Seasons Greetings from Joan and Davis, 2005

On August 3 Joan boarded Lufthansa 0401 for the first leg of this year's highlight event, her tour of Egypt with our good friend Tim Vernon. It needed to be a whirlwind tour, if only to create a breeze. At one point temperatures exceeded 130 degrees Farenheit. Starting with the Pyramids and Sphinx at Giza, Joan and Tim hit all the hot spots, including Cairo (Egyptian Antiquities Museum, the Citadel, the Khan el Khaleili bazaar), an overnight train to Aswan, Abu Simbel (this was HOT), a four night Cruise down the Nile (the Philae temple, the High Dam, Kom Ombo, the Edfu Temple, Luxor, the Valley of Kings, the Valley of Queens, Karnak, Luxor), Alexandria (and its incredible library), and Coptic Cairo. They would have done more if they could. A mixup between the hotel desk and a tour guide prevented a trip to St. Catherine's and the Sinai. Neither the heat, the heightened security, the hour and a half bus breakdown, nor the missed tour could spoil the trip. It was wonderful.

Egypt was the highlight of a wonderful year that featured over 120 days with scheduled events. As in the past, many of those events involved music. There were wonderful concerts at Lincoln Center. Highlights included a Los Angeles Philharmonic performance of a work by John Adams and the Chamber Music Society performances of a cycle of Shostakovich's chamber works (which we were able to see in rehearsal and in concert). We also enjoyed a number of concerts by good friends including Carl (playing piano with other Van Cliburn finalists at Rockefeller University), Lisa Daehlin (singing in her own concert), and others.

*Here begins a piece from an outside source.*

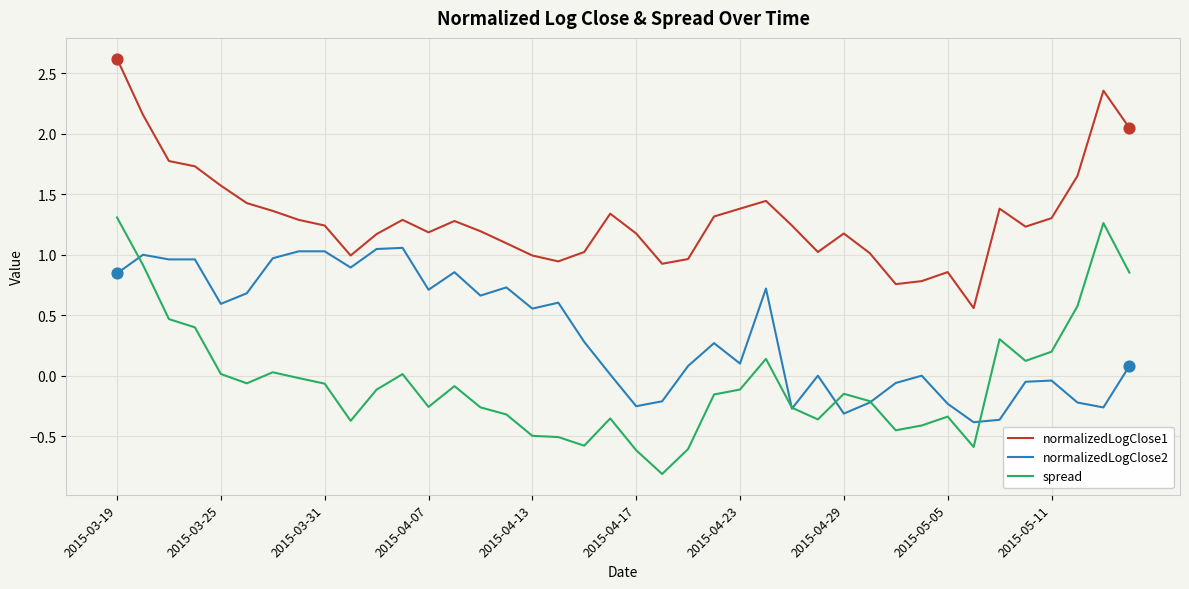

Rank the series by their maximum value, from highest to lowest.

normalizedLogClose1, spread, normalizedLogClose2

We continued to make music as well. Joan moved from renting a cello to acquiring her own and attempting to play a string quartet movement at the first week of Summertrios. She also accelerated her piano studies, picking up a second piano teacher and playing in several piano trios and quartets. Her quartet from Lucy Moses moved their rehearsals to her apartment and are now coached by her cello teacher. Davis continued his musical journey as well, singing Bach with the Choral Arts Society, Shostakovich with the Mannes Community Orchestra, and Ives and Copeland with the SUNY Oswego Orchestra.

Davis continued his ongoing series of temporary faculty assignments, this year teaching at Brooklyn College, Montclair State University (spring semester), and a return to full time teaching, SUNY Oswego. His research program in the structuration of media expanded with three competitively selected papers at national conventions and another three invited papers. While he continues to struggle to find a full time position that will afford more time for writing, he loves teaching and has received some outstanding evaluations from both colleages and students.

It was a great year for both of our families. Clare visited in February to enjoy Cristo's "The Gates" in Central Park. Whatever you may think of it as art, it was an amazing event, with large crowds in the park and an interesting highlighting of things one might not otherwise notice. Later in the year Clare did a tour of India, returning home with many wonderful pictures and observations. Ashley is doing well in college now. Sam is almost done at Penn State. His spring of student teaching promises to be an anticlimax to a fall that included a Jury Recital in September and a Senior Recital in October. Both were wonderful. Davis was on hand in November (in Boston for a convention) when his granddaughter Charlotte (Devin and Lisa's daughter) took her first steps. Rebecca made an unexpected career change when a women's help organization she was volunteering for offered her a full time job.

The year has also had its lows. We both did Jury Duty (grin). More seriously our friend Elaine moved to New Orleans just in time to experience the evacuation for Katrina and the after-effects of being displaced without access to possessions; she stayed with us for a while. As we write this letter, sadly, our friend Tim (the same Tim that Joan toured Egypt with) is fighting a horrible pneumonia. As we write this we simply don't know if he'll ever read these words. We hope so, not just because we love Tim, but because he touches so many lives in a good and powerful way. Its easy to see Tim's network right now. Hundreds of people hang on every word of daily emails about his condition. There are so many of us who care and want to help, and there is so little we can do but pray.

But the year has also had many highs, not the least of which was Tim's 60th birthday party, which brought his family from North Carolina together with friends from New York and around the world. Who would have expected, in a day filled with musical performances, some of them professional, that the North Carolinians would steal the show. Just one more wonderful day in a most often wonderful year. Our days are filled with knitting, reading, writing, creating, practicing, and rehearsing. We spend time with friends, including many of you, and make time for concerts, plays, movies, and other events. In the cycle of our new year, we will do many of these things again. We hope to see you somewhere in the midst of it.